INSTRUCTIONS TO FOLLOW: Report every line of the entries that contains the word "Medical".

DATA UNDER STUDY:

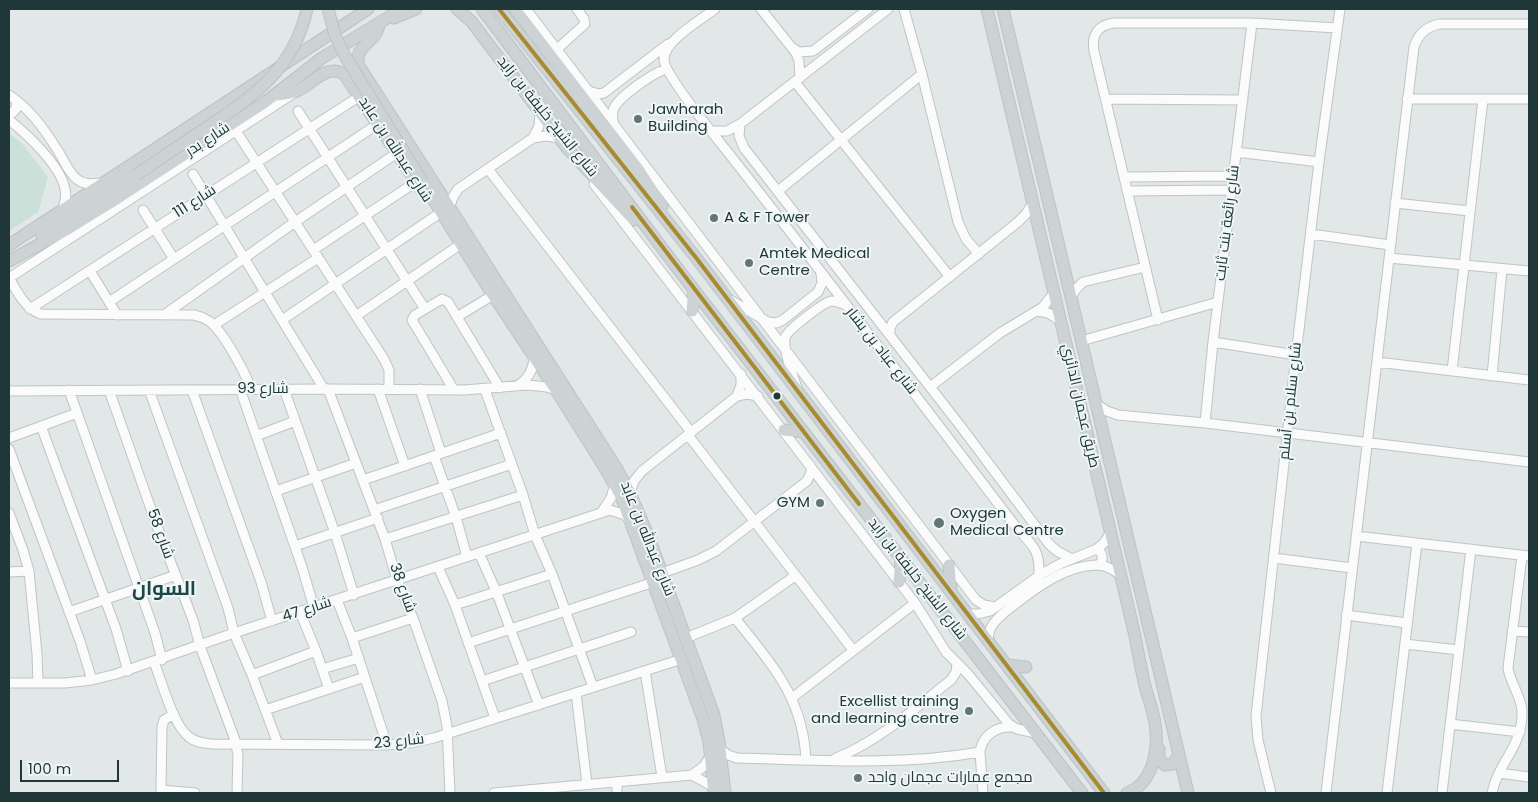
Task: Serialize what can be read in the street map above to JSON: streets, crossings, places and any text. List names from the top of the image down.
{
  "streets": {
    "main road": [
      "شارع الشيخ خليفة بن زايد",
      "شارع بدر",
      "شارع عبدالله بن عابد",
      "طريق عجمان الدائري"
    ],
    "street": [
      "شارع 111",
      "شارع رائعة بنت ثابت",
      "شارع عباد بن بشار",
      "شارع 93",
      "شارع سلام بن أسلم",
      "شارع 58",
      "شارع 38",
      "شارع 47",
      "شارع 23"
    ]
  },
  "crossings": [
    ["شارع عبدالله بن عابد", "شارع 111"],
    ["شارع عبدالله بن عابد", "شارع 93"],
    ["شارع عبدالله بن عابد", "شارع 47"],
    ["شارع عبدالله بن عابد", "شارع 23"],
    ["شارع 111", "شارع 38"],
    ["شارع 93", "شارع 58"],
    ["شارع 93", "شارع 38"],
    ["شارع 93", "شارع 23"],
    ["شارع 58", "شارع 47"],
    ["شارع 58", "شارع 23"],
    ["شارع 38", "شارع 47"],
    ["شارع 38", "شارع 23"],
    ["شارع 47", "شارع 23"]
  ],
  "districts": ["السوان"],
  "places": [
    "Jawharah Building",
    "A & F Tower",
    "Amtek Medical Centre",
    "GYM",
    "Oxygen Medical Centre",
    "Excellist training and learning centre",
    "مجمع عمارات عجمان واحد"
  ],
  "scale_bar": "100 m"
}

EXERCISE ANSWER:
    "Amtek Medical Centre",
    "Oxygen Medical Centre",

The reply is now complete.